→ **JOB**: Output all of the data below without changing a word, and exclude the pictures.

→ **GIVEN DATA**:

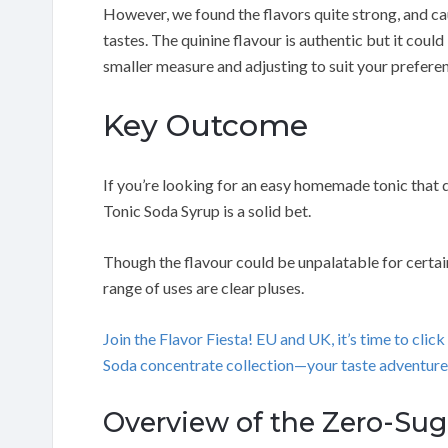
However, we found the flavors quite strong, and c
tastes. The quinine flavour is authentic but it cou
smaller measure and adjusting to suit your prefere
Key Outcome
If you’re looking for an easy homemade tonic that 
Tonic Soda Syrup is a solid bet.
Though the flavour could be unpalatable for certain
range of uses are clear pluses.
Join the Flavor Fiesta! EU and UK, it’s time to cl
Soda concentrate collection—your taste adventure
Overview of the Zero-Sug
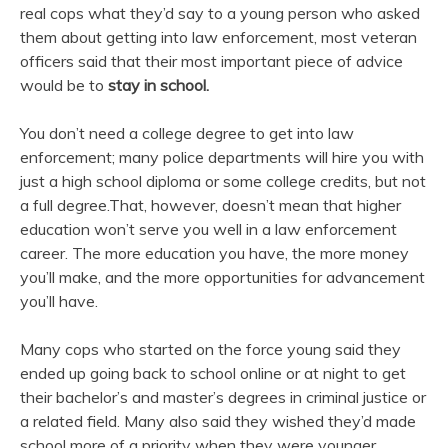
real cops what they’d say to a young person who asked
them about getting into law enforcement, most veteran
officers said that their most important piece of advice
would be to
stay in school.
You don’t need a college degree to get into law
enforcement; many police departments will hire you with
just a high school diploma or some college credits, but not
a full degree.That, however, doesn’t mean that higher
education won’t serve you well in a law enforcement
career. The more education you have, the more money
you’ll make, and the more opportunities for advancement
you’ll have.
Many cops who started on the force young said they
ended up going back to school online or at night to get
their bachelor’s and master’s degrees in criminal justice or
a related field. Many also said they wished they’d made
school more of a priority when they were younger.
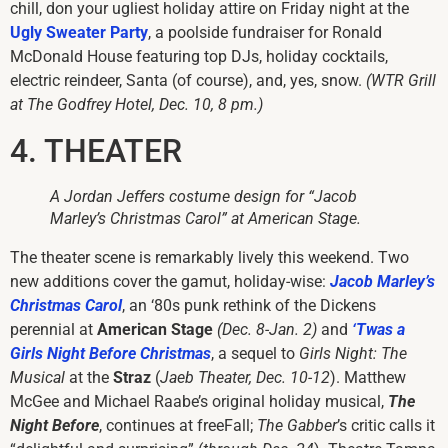
chill, don your ugliest holiday attire on Friday night at the
Ugly Sweater Party
, a poolside fundraiser for Ronald
McDonald House featuring top DJs, holiday cocktails,
electric reindeer, Santa (of course), and, yes, snow.
(WTR Grill
at The Godfrey Hotel, Dec. 10, 8 pm.)
4. THEATER
A Jordan Jeffers costume design for “Jacob
Marley’s Christmas Carol” at American Stage.
The theater scene is remarkably lively this weekend. Two
new additions cover the gamut, holiday-wise:
Jacob Marley’s
Christmas Carol
, an ‘80s punk rethink of the Dickens
perennial at
American Stage
(Dec. 8-Jan. 2)
and
‘Twas a
Girls Night Before Christmas
, a sequel to
Girls Night: The
Musical
at the
Straz
(
Jaeb Theater, Dec. 10-12
). Matthew
McGee and Michael Raabe’s original holiday musical,
The
Night Before
, continues at freeFall;
The Gabber
’s critic calls it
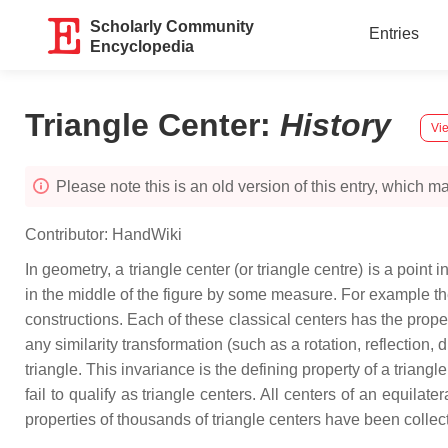
Scholarly Community
Entries
Encyclopedia
Triangle Center
:
History
Vie
Please note this is an old version of this entry, which may
Contributor:
HandWiki
In geometry, a triangle center (or triangle centre) is a point i
in the middle of the figure by some measure. For example th
constructions. Each of these classical centers has the propert
any similarity transformation (such as a rotation, reflection, 
triangle. This invariance is the defining property of a triang
fail to qualify as triangle centers. All centers of an equilat
properties of thousands of triangle centers have been collec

→ **RESULT**:
However, we found the flavors quite strong, and c
tastes. The quinine flavour is authentic but it cou
smaller measure and adjusting to suit your prefere
Key Outcome
If you’re looking for an easy homemade tonic that 
Tonic Soda Syrup is a solid bet.
Though the flavour could be unpalatable for certain
range of uses are clear pluses.
Join the Flavor Fiesta! EU and UK, it’s time to cl
Soda concentrate collection—your taste adventure
Overview of the Zero-Sug
real cops what they’d say to a young person who asked
them about getting into law enforcement, most veteran
officers said that their most important piece of advice
would be to
stay in school.
You don’t need a college degree to get into law
enforcement; many police departments will hire you with
just a high school diploma or some college credits, but not
a full degree.That, however, doesn’t mean that higher
education won’t serve you well in a law enforcement
career. The more education you have, the more money
you’ll make, and the more opportunities for advancement
you’ll have.
Many cops who started on the force young said they
ended up going back to school online or at night to get
their bachelor’s and master’s degrees in criminal justice or
a related field. Many also said they wished they’d made
school more of a priority when they were younger.
chill, don your ugliest holiday attire on Friday night at the
Ugly Sweater Party
, a poolside fundraiser for Ronald
McDonald House featuring top DJs, holiday cocktails,
electric reindeer, Santa (of course), and, yes, snow.
(WTR Grill
at The Godfrey Hotel, Dec. 10, 8 pm.)
4. THEATER
A Jordan Jeffers costume design for “Jacob
Marley’s Christmas Carol” at American Stage.
The theater scene is remarkably lively this weekend. Two
new additions cover the gamut, holiday-wise:
Jacob Marley’s
Christmas Carol
, an ‘80s punk rethink of the Dickens
perennial at
American Stage
(Dec. 8-Jan. 2)
and
‘Twas a
Girls Night Before Christmas
, a sequel to
Girls Night: The
Musical
at the
Straz
(
Jaeb Theater, Dec. 10-12
). Matthew
McGee and Michael Raabe’s original holiday musical,
The
Night Before
, continues at freeFall;
The Gabber
’s critic calls it
Scholarly Community
Entries
Encyclopedia
Triangle Center
:
History
Vie
Please note this is an old version of this entry, which may
Contributor:
HandWiki
In geometry, a triangle center (or triangle centre) is a point i
in the middle of the figure by some measure. For example th
constructions. Each of these classical centers has the propert
any similarity transformation (such as a rotation, reflection, 
triangle. This invariance is the defining property of a triang
fail to qualify as triangle centers. All centers of an equilat
properties of thousands of triangle centers have been collec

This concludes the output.